Um humor que não é rebuscado. Simples. Direto. Até para conter esse avanço ainda por controlar da IA. Como disse Trevor Robinson, fundador da Quiet Storm, “às vezes, não é intencional, mas os produtos e a seriedade das pessoas podem ser muito engraçados”.
Tive muita pena de não estar em Cannes, mas fui acompanhando de perto o que se passava no ‘Palais’, pois a Adagietto esteve muito bem representada pelo nosso Chief Creative Officer, Giba Barros, e pelo copy João Rosa.

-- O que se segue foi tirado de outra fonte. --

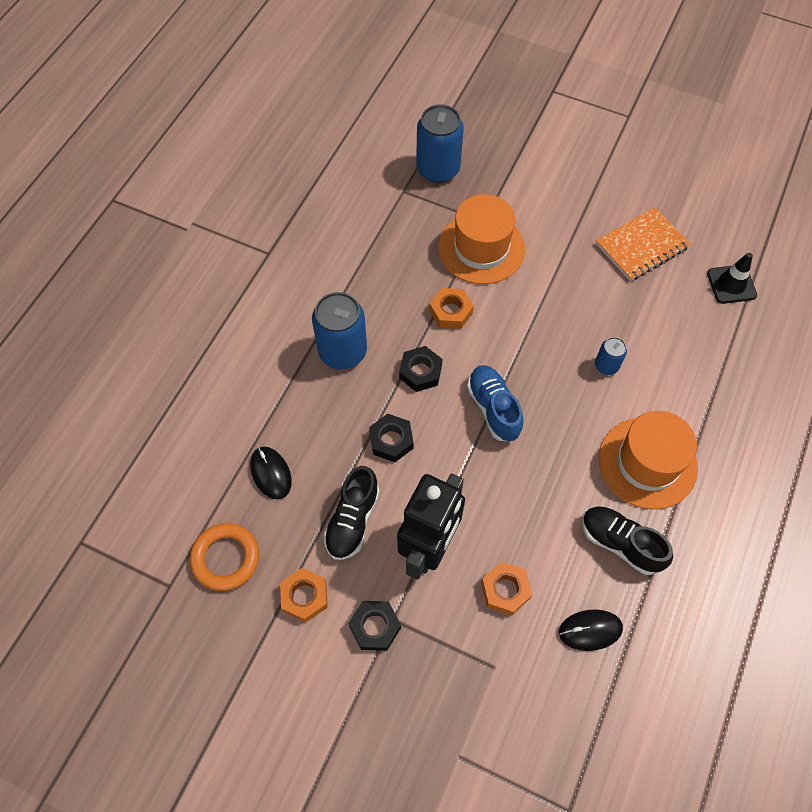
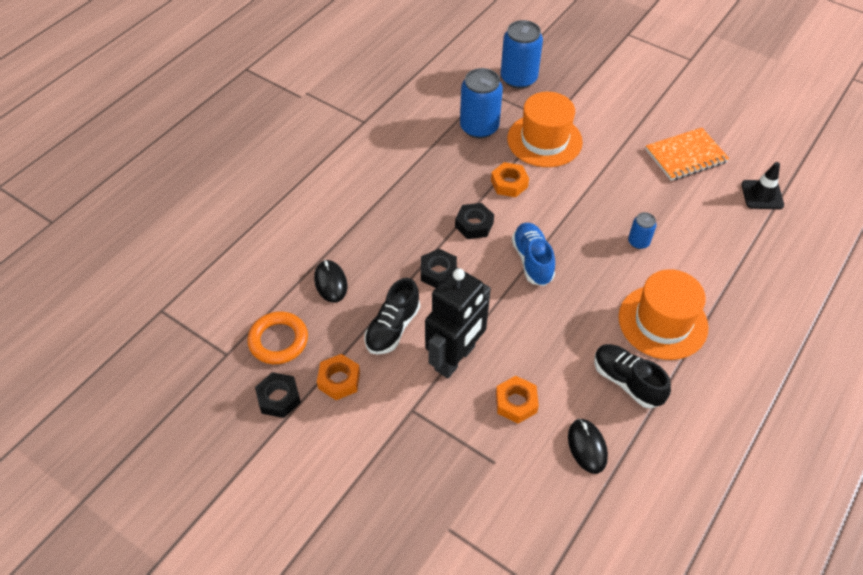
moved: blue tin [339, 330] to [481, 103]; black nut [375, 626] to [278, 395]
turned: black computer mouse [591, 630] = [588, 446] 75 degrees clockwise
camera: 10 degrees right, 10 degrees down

Dizem-me que regressar a Cannes ano após ano é uma experiência difícil de descrever. Se fosse um prato de um restaurante, diz-me o Giba numa das nossas conversas ao longo da semana do festival, comeríamos, intrigados com o que nos espera. Teríamos dúvidas, provaríamos uma e outra vez o prato que nos puseram em frente.
E, no final, acontecia o que acontece à maioria das pessoas: uma memória de uma experiência transformadora que deixa marcas profundas em todos que tiveram o privilégio de provar.
Cada prémio conquistado representa não apenas uma ideia brilhante, mas também a persistência, a luta e a paixão que transformaram essa mesma ideia em realidade. Mas não é apenas sobre ganhar prémios.
Os dias passados no ‘Palais’ são sobre crescer, aprender e inspirar continuamente. Ver o trabalho de outros profissionais, ouvir as suas histórias e entender os seus processos criativos dá-nos uma nova perspectiva e inspira-nos a ir além do óbvio.
Como? A sugestão da edição deste ano do festival é brilhantemente simples: com recurso a ‘insights’ verdadeiros, com ajuda de IA como uma ferramenta que nos liberte para sermos mais criativos para melhorar o ‘craft’ das nossas ideias e sempre a evitar termos a ambição de que a nossa campanha vai mudar o mundo. Volto ao microfone aos saltos. E dou razão ao marco Paulo.